**REQUIREMENT**
Convert every line of text in the listing below into a JSON list of strings, one string per line, omitting blank lines. Leave the pictures out of the answer.

**SUPPLIED MATERIAL**
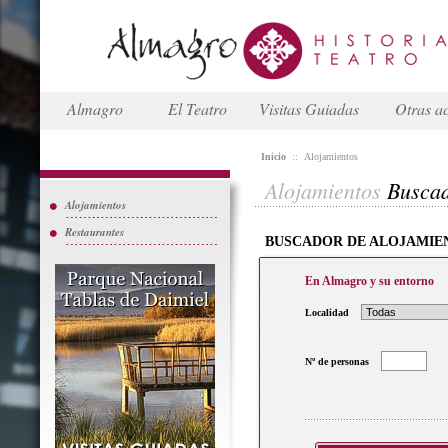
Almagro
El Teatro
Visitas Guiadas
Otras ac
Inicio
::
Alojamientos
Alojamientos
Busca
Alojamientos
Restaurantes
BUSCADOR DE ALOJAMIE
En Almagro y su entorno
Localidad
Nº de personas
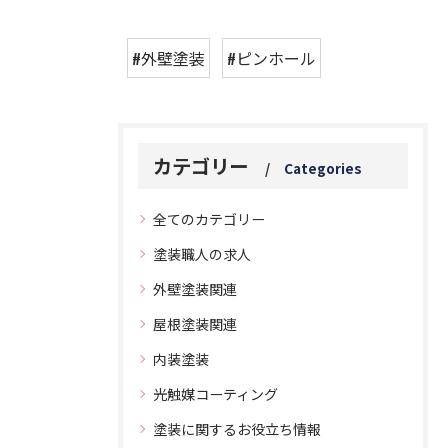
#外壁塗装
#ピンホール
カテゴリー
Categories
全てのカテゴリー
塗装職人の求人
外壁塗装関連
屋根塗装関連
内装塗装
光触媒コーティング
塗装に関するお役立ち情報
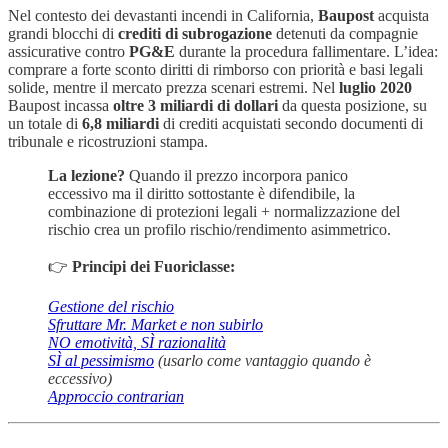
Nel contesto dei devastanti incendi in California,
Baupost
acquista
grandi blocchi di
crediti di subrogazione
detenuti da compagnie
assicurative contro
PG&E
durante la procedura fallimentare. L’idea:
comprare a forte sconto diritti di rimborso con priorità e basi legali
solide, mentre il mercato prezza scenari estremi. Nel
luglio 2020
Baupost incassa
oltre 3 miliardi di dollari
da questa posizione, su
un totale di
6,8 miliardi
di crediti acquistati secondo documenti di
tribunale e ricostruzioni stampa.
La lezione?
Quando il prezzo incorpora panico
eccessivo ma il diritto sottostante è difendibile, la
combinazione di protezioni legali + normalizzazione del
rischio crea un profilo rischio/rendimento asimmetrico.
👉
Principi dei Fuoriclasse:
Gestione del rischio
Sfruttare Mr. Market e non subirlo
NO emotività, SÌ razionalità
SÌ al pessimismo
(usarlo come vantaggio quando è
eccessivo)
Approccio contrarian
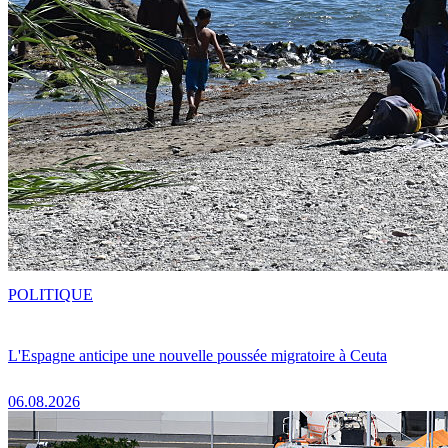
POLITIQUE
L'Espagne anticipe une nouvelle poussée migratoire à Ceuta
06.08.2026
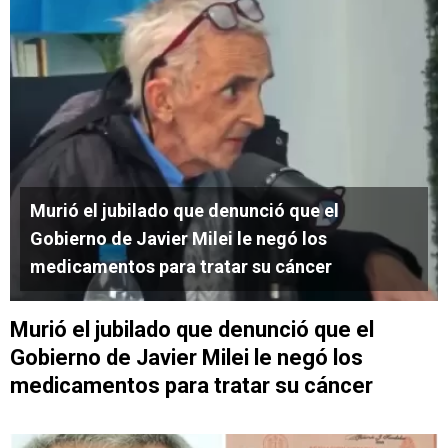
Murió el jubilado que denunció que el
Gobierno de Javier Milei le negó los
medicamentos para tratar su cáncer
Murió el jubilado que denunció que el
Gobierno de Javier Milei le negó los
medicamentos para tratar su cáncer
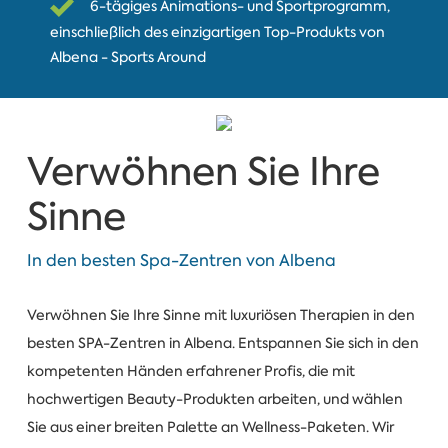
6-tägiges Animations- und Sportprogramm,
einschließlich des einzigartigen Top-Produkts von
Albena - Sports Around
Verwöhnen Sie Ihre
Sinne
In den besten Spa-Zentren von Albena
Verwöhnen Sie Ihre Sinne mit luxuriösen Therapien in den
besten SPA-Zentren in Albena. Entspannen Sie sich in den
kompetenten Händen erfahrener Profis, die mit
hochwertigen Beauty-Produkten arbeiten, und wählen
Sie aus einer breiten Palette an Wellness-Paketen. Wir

**RESPONSE TO THIS TASK**
[
  "Almagro",
  "El Teatro",
  "Visitas Guiadas",
  "Otras ac",
  "Inicio",
  "::",
  "Alojamientos",
  "Alojamientos",
  "Busca",
  "Alojamientos",
  "Restaurantes",
  "BUSCADOR DE ALOJAMIE",
  "En Almagro y su entorno",
  "Localidad",
  "Nº de personas",
  "#外壁塗装",
  "#ピンホール",
  "カテゴリー",
  "Categories",
  "全てのカテゴリー",
  "塗装職人の求人",
  "外壁塗装関連",
  "屋根塗装関連",
  "内装塗装",
  "光触媒コーティング",
  "塗装に関するお役立ち情報",
  "Nel contesto dei devastanti incendi in California,",
  "Baupost",
  "acquista",
  "grandi blocchi di",
  "crediti di subrogazione",
  "detenuti da compagnie",
  "assicurative contro",
  "PG&E",
  "durante la procedura fallimentare. L’idea:",
  "comprare a forte sconto diritti di rimborso con priorità e basi legali",
  "solide, mentre il mercato prezza scenari estremi. Nel",
  "luglio 2020",
  "Baupost incassa",
  "oltre 3 miliardi di dollari",
  "da questa posizione, su",
  "un totale di",
  "6,8 miliardi",
  "di crediti acquistati secondo documenti di",
  "tribunale e ricostruzioni stampa.",
  "La lezione?",
  "Quando il prezzo incorpora panico",
  "eccessivo ma il diritto sottostante è difendibile, la",
  "combinazione di protezioni legali + normalizzazione del",
  "rischio crea un profilo rischio/rendimento asimmetrico.",
  "👉",
  "Principi dei Fuoriclasse:",
  "Gestione del rischio",
  "Sfruttare Mr. Market e non subirlo",
  "NO emotività, SÌ razionalità",
  "SÌ al pessimismo",
  "(usarlo come vantaggio quando è",
  "eccessivo)",
  "Approccio contrarian",
  "POLITIQUE",
  "L'Espagne anticipe une nouvelle poussée migratoire à Ceuta",
  "06.08.2026",
  "Murió el jubilado que denunció que el",
  "Gobierno de Javier Milei le negó los",
  "medicamentos para tratar su cáncer",
  "Murió el jubilado que denunció que el",
  "Gobierno de Javier Milei le negó los",
  "medicamentos para tratar su cáncer",
  "6-tägiges Animations- und Sportprogramm,",
  "einschließlich des einzigartigen Top-Produkts von",
  "Albena - Sports Around",
  "Verwöhnen Sie Ihre",
  "Sinne",
  "In den besten Spa-Zentren von Albena",
  "Verwöhnen Sie Ihre Sinne mit luxuriösen Therapien in den",
  "besten SPA-Zentren in Albena. Entspannen Sie sich in den",
  "kompetenten Händen erfahrener Profis, die mit",
  "hochwertigen Beauty-Produkten arbeiten, und wählen",
  "Sie aus einer breiten Palette an Wellness-Paketen. Wir"
]